Involuntary services were sought by family members and providers due to their fears of an individual’s hyper-vulnerability to victimization, homelessness, and policing in their communities. Specifically, these referral sources described how previous services were unable to address their concerns and hoped that involuntary services would increase treatment compliance, deliver on basic resources, and protect clients from harm. Providers relied on coercive methods (i.e., use of threats) to gain compliance often as a last resort and, instead, used lesser forms of persuasion first (e.g., incentives) in hopes to cultivate patient-driven compliance. Regardless of the technique used, many clients felt involuntary programs undermined their autonomy, resulting in fractured relationships between them, providers, and family members. Issues of compliance were particularly focused on medications, which some clients preferred to decline due to their various adverse effects.

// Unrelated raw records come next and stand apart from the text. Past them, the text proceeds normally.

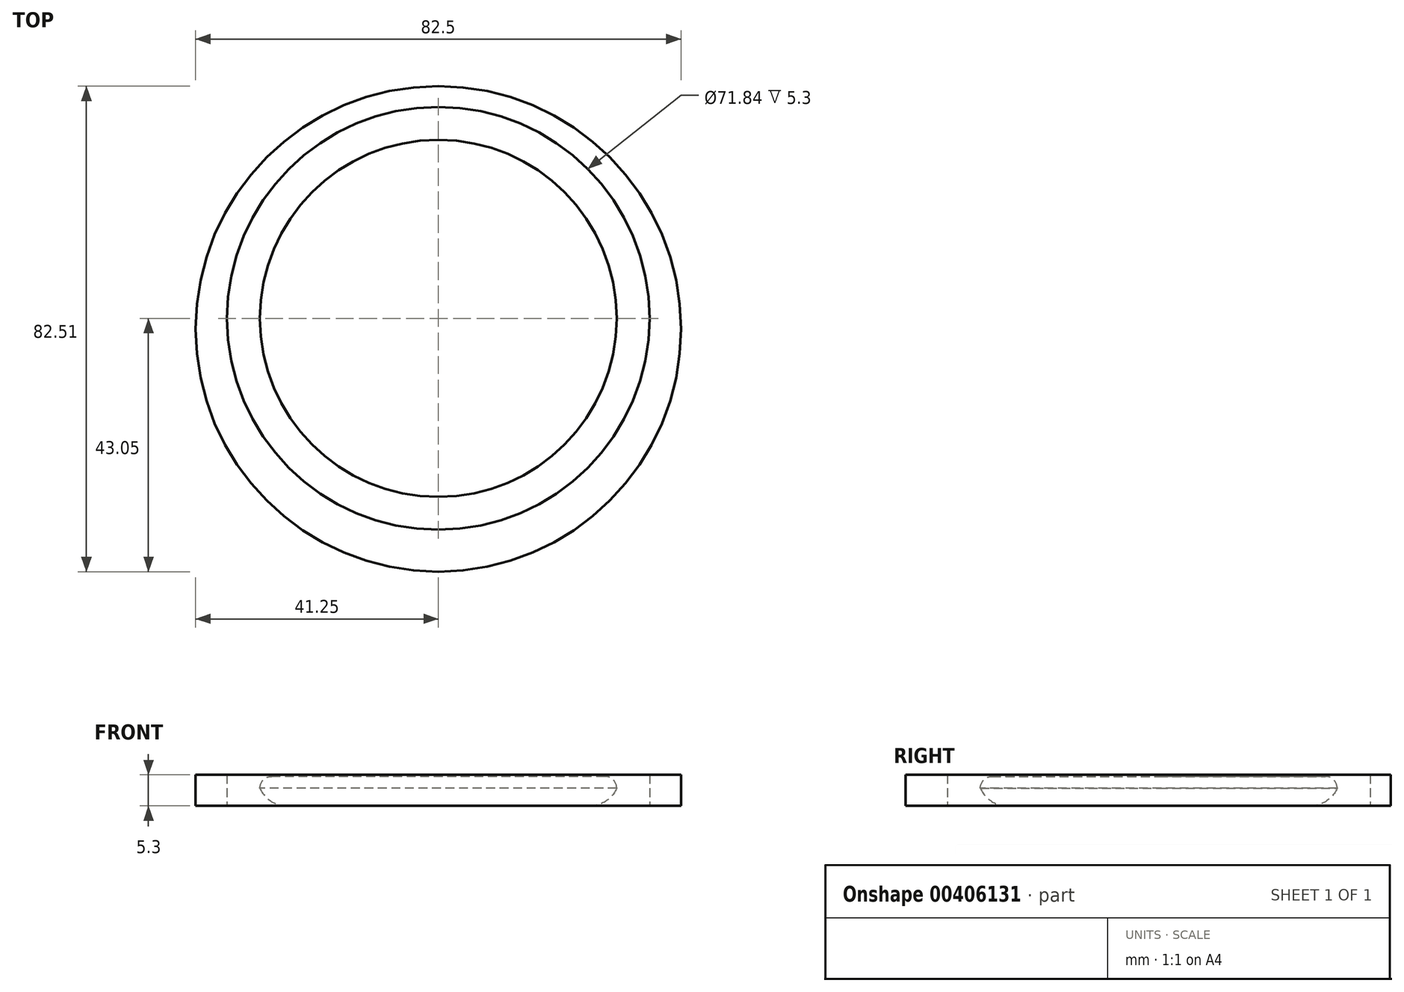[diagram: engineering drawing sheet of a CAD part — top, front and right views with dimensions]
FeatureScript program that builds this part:
annotation { "Feature Type Name" : "Feature", "Feature Type Description" : "" }
export const myFeature = defineFeature(function(context is Context, id is Id, definition is map)
    precondition{}
    {
        {
            var Q0;
            Q0=qCreatedBy(makeId("Top.planeOp"),FACE);
            var sketch = newSketch(context, id + "F0", { "sketchPlane" : qUnion([Q0])});
            skCircle(sketch, "E0", {"center": v(0, 0) * mm, "radius": 30.33 * mm});
            skSolve(sketch);
        }
        {
            var Q0;
            Q0 = qSketchRegion(id + "F0", true);
            extrude(context, id + "F1", {"entities" : qUnion([Q0]), "depth" : 5 * mm});
        }
        {
            var Q0;
            Q0=makeQuery(id+"F1.opExtrude","CAP_EDGE",EDGE,{"disambiguationData":[OSD([sQuery(id+"F0.wireOp",EDGE,"E0")])],"isStart":false});
            fillet(context, id + "F2", {"entities" : qUnion([Q0]), "radius" : 2 * mm, "tangentPropagation" : true, "allowEdgeOverflow" : false});
        }
        {
            var Q0;
            Q0=makeQuery(id+"F1.opExtrude","CAP_EDGE",EDGE,{"disambiguationData":[OSD([sQuery(id+"F0.wireOp",EDGE,"E0")])],"isStart":true});
            var Q1;
            {var subQ0=sQuery(id+"F0.wireOp",EDGE,"E0");Q1=makeQuery(id+"F2.opFillet","BLEND_EDGE",EDGE,{"blendedFrom":[makeQuery(id+"F1.opExtrude","CAP_EDGE",EDGE,{"disambiguationData":[OSD([subQ0])],"isStart":false}),makeQuery(id+"F1.opExtrude","CAP_FACE",FACE,{"disambiguationData":[OSD([subQ0])],"isStart":false})],"blendedInto":[makeQuery(id+"F1.opExtrude","CAP_FACE",FACE,{"disambiguationData":[OSD([subQ0])],"isStart":false})]});}
            var Q2;
            {var subQ0=sQuery(id+"F0.wireOp",EDGE,"E0");Q2=makeQuery(id+"F2.opFillet","BLEND_EDGE",EDGE,{"blendedFrom":[makeQuery(id+"F1.opExtrude","CAP_EDGE",EDGE,{"disambiguationData":[OSD([subQ0])],"isStart":false}),makeQuery(id+"F1.opExtrude","SWEPT_FACE",FACE,{"disambiguationData":[OSD([subQ0])]})],"blendedInto":[makeQuery(id+"F1.opExtrude","SWEPT_FACE",FACE,{"disambiguationData":[OSD([subQ0])]})]});}
            fillet(context, id + "F3", {"entities" : qUnion([Q0, Q1, Q2]), "radius" : 5 * mm, "tangentPropagation" : true, "allowEdgeOverflow" : false});
        }
        {
            var Q0;
            Q0=qCreatedBy(makeId("Top.planeOp"),FACE);
            var sketch = newSketch(context, id + "F4", { "sketchPlane" : qUnion([Q0])});
            skCircle(sketch, "E1", {"center": v(0, 0) * mm, "radius": 35.92 * mm});
            skCircle(sketch, "E2", {"center": v(0, -1.8) * mm, "radius": 41.25 * mm});
            skSolve(sketch);
        }
        {
            var Q0;
            Q0 = qSketchRegion(id + "F4", true);
            extrude(context, id + "F5", {"entities" : qUnion([Q0]), "operationType" : NewBodyOperationType.ADD, "depth" : 5.3 * mm});
        }
    });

Conclusions and Implications

These results require social work to reflect critically on how its frontline practices may further alienate vulnerable individuals away from supportive services. Further, these results reframe coercion as not an instrument of state oppression, but rather emergent from a broader political landscape of social precarity and violence. Specifically, the emergence of involuntary services was justified to fill the gaps of a disjointed, and increasingly defunded, social welfare system that leaves individuals labeled with serious mental illness structurally vulnerable. Involuntary interventions identify these structural problems within individual actors, placing enormous burdens on clients, their providers, and communities to gain compliance in ways that create moral distress and burnout. Thus, re-envisioning a more ethical mental health system without a reliance on coercion will require acknowledging the relationship between frontline social work practice and the relationship of mental health to broader social welfare, criminal justice, and health policy.